Task data —
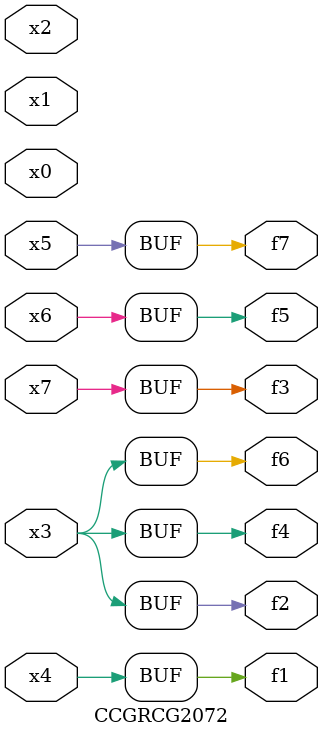
<source format=v>
module CCGRCG2072(
	input x0, x1, x2, x3, x4, x5, x6, x7,
	output f1, f2, f3, f4, f5, f6, f7
);
	assign f1 = x4;
	assign f2 = x3;
	assign f3 = x7;
	assign f4 = x3;
	assign f5 = x6;
	assign f6 = x3;
	assign f7 = x5;
endmodule

</source>
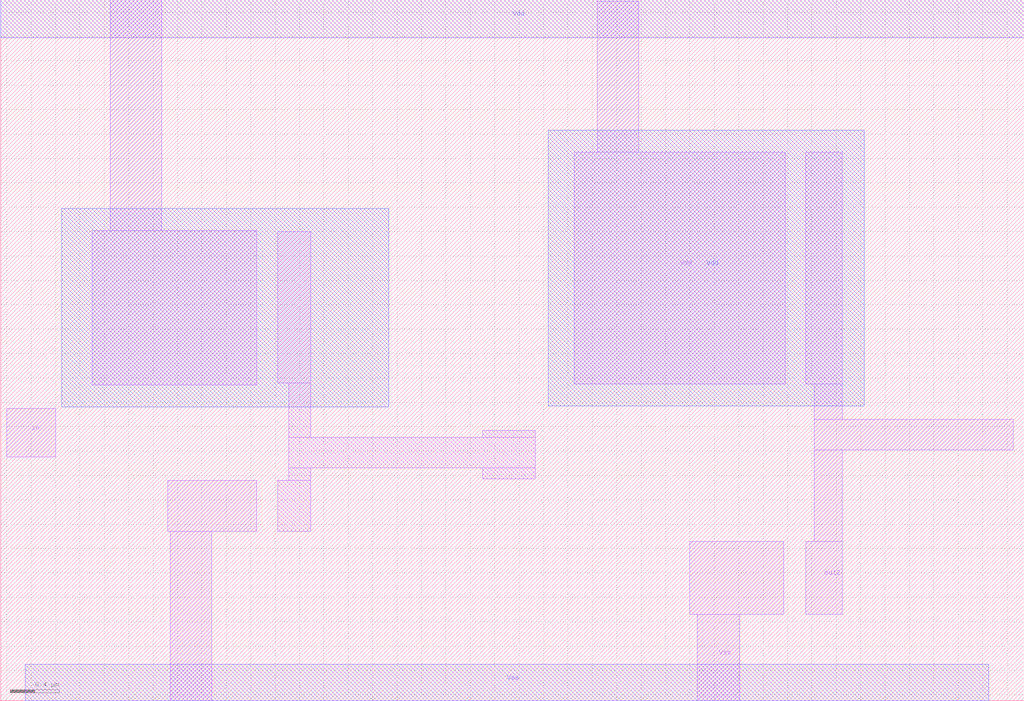
<source format=lef>
VERSION 5.7 ;
  NOWIREEXTENSIONATPIN ON ;
  DIVIDERCHAR "/" ;
  BUSBITCHARS "[]" ;
MACRO buffer
  CLASS BLOCK ;
  FOREIGN buffer ;
  ORIGIN 1.050 -11.150 ;
  SIZE 8.390 BY 5.750 ;
  PIN in
    ANTENNAGATEAREA 0.253500 ;
    PORT
      LAYER li1 ;
        RECT -1.000 13.150 -0.600 13.550 ;
    END
  END in
  PIN Vdd
    ANTENNADIFFAREA 3.328500 ;
    PORT
      LAYER nwell ;
        RECT -0.550 13.560 2.130 15.190 ;
        RECT 3.440 13.570 6.030 15.830 ;
      LAYER li1 ;
        RECT -0.150 15.010 0.270 16.900 ;
        RECT 3.840 15.650 4.180 16.890 ;
        RECT -0.300 13.740 1.050 15.010 ;
        RECT 3.650 13.750 5.380 15.650 ;
      LAYER met1 ;
        RECT -1.050 16.590 7.340 16.900 ;
    END
  END Vdd
  PIN Vss
    ANTENNADIFFAREA 0.786600 ;
    PORT
      LAYER li1 ;
        RECT 0.320 12.540 1.050 12.960 ;
        RECT 0.340 11.150 0.680 12.540 ;
        RECT 4.600 11.860 5.370 12.460 ;
        RECT 4.660 11.150 5.010 11.860 ;
      LAYER met1 ;
        RECT -0.850 11.150 7.050 11.450 ;
    END
  END Vss
  PIN out2
    ANTENNADIFFAREA 0.750000 ;
    PORT
      LAYER li1 ;
        RECT 5.550 13.750 5.850 15.650 ;
        RECT 5.620 13.460 5.850 13.750 ;
        RECT 5.620 13.210 7.250 13.460 ;
        RECT 5.620 12.460 5.850 13.210 ;
        RECT 5.550 11.860 5.850 12.460 ;
    END
  END out2
  OBS
      LAYER li1 ;
        RECT 1.220 13.760 1.490 15.000 ;
        RECT 1.310 13.310 1.490 13.760 ;
        RECT 2.900 13.310 3.330 13.370 ;
        RECT 1.310 13.060 3.330 13.310 ;
        RECT 1.310 12.960 1.490 13.060 ;
        RECT 2.900 12.970 3.330 13.060 ;
        RECT 1.220 12.540 1.490 12.960 ;
  END
END buffer
END LIBRARY


</source>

Try it — Report the count, and only the count, of lines in the records above that contain "assign".

Output for this exercise — 7